### TASK:
Lines from the material below that hold the string "Adresse" are what is needed; copy each of them.

### LISTED ENTRIES:
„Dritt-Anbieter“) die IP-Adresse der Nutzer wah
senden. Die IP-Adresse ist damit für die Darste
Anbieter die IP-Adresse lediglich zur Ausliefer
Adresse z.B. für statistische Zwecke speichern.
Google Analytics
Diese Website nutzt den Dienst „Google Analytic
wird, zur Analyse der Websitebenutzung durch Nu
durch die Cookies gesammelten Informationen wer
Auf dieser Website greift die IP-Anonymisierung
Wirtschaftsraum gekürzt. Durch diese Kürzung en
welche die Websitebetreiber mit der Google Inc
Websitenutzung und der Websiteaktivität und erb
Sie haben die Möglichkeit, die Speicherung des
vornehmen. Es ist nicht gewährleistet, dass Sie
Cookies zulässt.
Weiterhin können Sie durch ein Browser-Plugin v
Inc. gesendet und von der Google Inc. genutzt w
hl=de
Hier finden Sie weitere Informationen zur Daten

### SOLUTION TO THE EXERCISE:
„Dritt-Anbieter“) die IP-Adresse der Nutzer wah
senden. Die IP-Adresse ist damit für die Darste
Anbieter die IP-Adresse lediglich zur Ausliefer
Adresse z.B. für statistische Zwecke speichern.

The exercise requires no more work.